After yesterday’s failed Sound of Music pilgrimage, Nicholas decided that if the famous hills wouldn’t have him, he’d find his own mountain. Specifically, the Untersberg, which rises about 1,800 meters straight up from the Salzburg valley floor and has a cable car. Because Nicholas loves nature, but he loves efficiency more.
The Untersbergbahn runs from Grödig, a small town just south of Salzburg, all the way up to the Geiereck summit station at 1,776 meters. That’s a 1,320-meter altitude gain in about eight minutes. Nicholas approved of this math immediately.
Up the Mountain#
We stepped off the cable car and into what looked like an entirely different country. The valley was a patchwork of green fields and tiny towns far below. The airport runway looked like a piece of tape someone left on the floor. And the sky was doing something dramatic.


The ridge trail was wide and pale, with gravel paths winding along the plateau and views dropping away on both sides. It felt very exposed. Very alpine. Very “this would be a great place to get struck by lightning.”


We found a scenic lookout with an information board and the whole valley spread out behind us. You could see rain falling somewhere in the distance, which was either very scenic or very concerning depending on how much you trust weather.

There was a summit cross. We had to pose with it. The sky behind it looked like the opening credits of a Viking movie.

The Weather Changes Its Mind#
And then, very quickly, it stopped approving.
The fog came in like someone pulled a curtain across the ridge. One minute we had views for fifty kilometers. The next, we could see about twenty feet. There was still snow on the ground in patches, which in June feels like the mountain is showing off.


The trail got rockier. Rooty. There were sections threading through dwarf pines with Austrian red-and-white trail markers, and then suddenly you’d be next to another lingering snowfield that nobody had warned you about. June. Snow. Sure.

Then the fog cleared for about thirty seconds and the valley appeared again, framed by a torn cloud ceiling. It looked completely fake. Like someone had Photoshopped the Alps into a gap in the clouds just to mess with us.

Time to Leave#
The weather was not improving. The fog was thickening, and Nicholas started hearing what might have been distant thunder. When you’re on an exposed alpine ridge at 1,850 meters and the sky starts making threats, you take the hint.


I was not sad about this. The lightning was admittedly cool (I’m part thunderbird, it’s in my DNA), but exposed ridges and rain are two of my least favorite things, and the mountain was delivering both with enthusiasm. We retreated to the cable car and rode back down to Grödig, where the weather was, naturally, perfect again.
Mountains.
Evening: The Other Side of Town#
Back in Salzburg, the sky was clear and the evening light was doing that golden thing it does. Since we’d explored the west side of the old town yesterday, Nicholas decided to wander the other direction and see what was over there.
What was over there, it turned out, was more fortress.


We ended up on a walking path that wound along the old fortification walls on the hillside above the city. Walls, towers, ramparts, meadows. Every few minutes the trees would part and there’d be another view of Salzburg that looked like it had been placed there by a tourism board.




The path kept going. More walls. More unexpected panoramas. At one point we walked through what looked like a medieval pasture with a tiny house and a turret, which felt less like a European city walk and more like accidentally loading into a different game.

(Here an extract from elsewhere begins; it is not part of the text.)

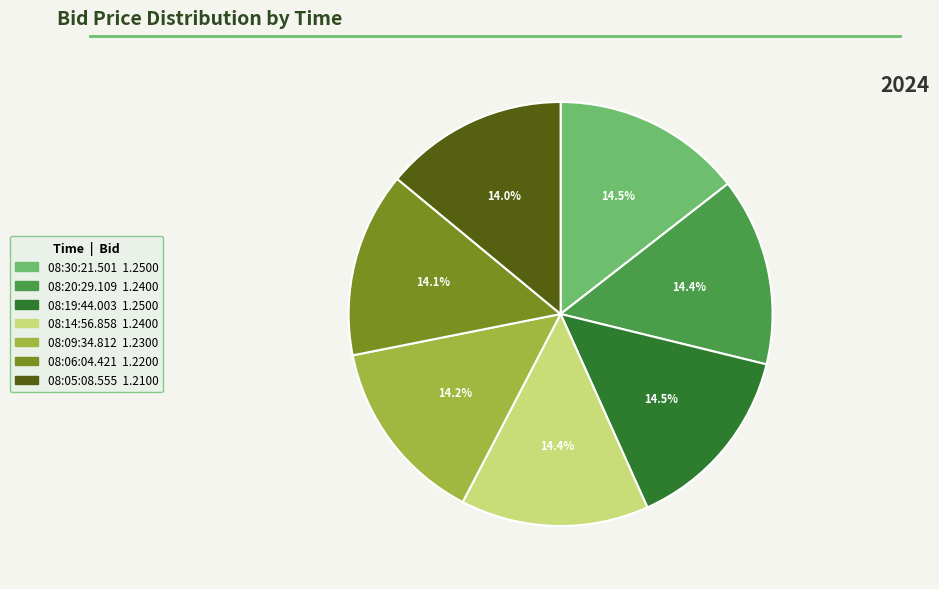

What percentage is the 08:06:04.421 slice, to the nearest percent?

14%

We crossed over to the other side of town and found more viewpoints. Salzburg from the east side is a different city. Instead of the tight old town streets, you get rooftop panoramas and the full fortress-on-a-hill silhouette.




The Grand Finale (Before Dinner)#
We kept walking until we found the viewpoint. The one where the entire old town spreads out below you and Hohensalzburg sits on top of it glowing in the last light of the day. It was the kind of view that makes you stop talking for a minute.



We passed one more church on the way down. Golden light, copper steeple, quiet churchyard with wooden benches. One of those places that only exists in European cities and desktop wallpapers.

Dinner#
Austrian food. Braised beef in dark gravy, crispy fried onions, spätzle, green beans. The kind of plate that says “you climbed things today and now you deserve carbs.”

Day one, we came for the Sound of Music hills and got catacombs and rooftop sunsets instead. Day two, we took a cable car up a mountain and got chased off by fog and lightning, then spent the evening wandering fortress walls we didn’t know existed.
Salzburg keeps doing this thing where you don’t get what you planned for, and what you get instead is better.
We have two more days here. I’m starting to think we should just stop planning and let the city decide.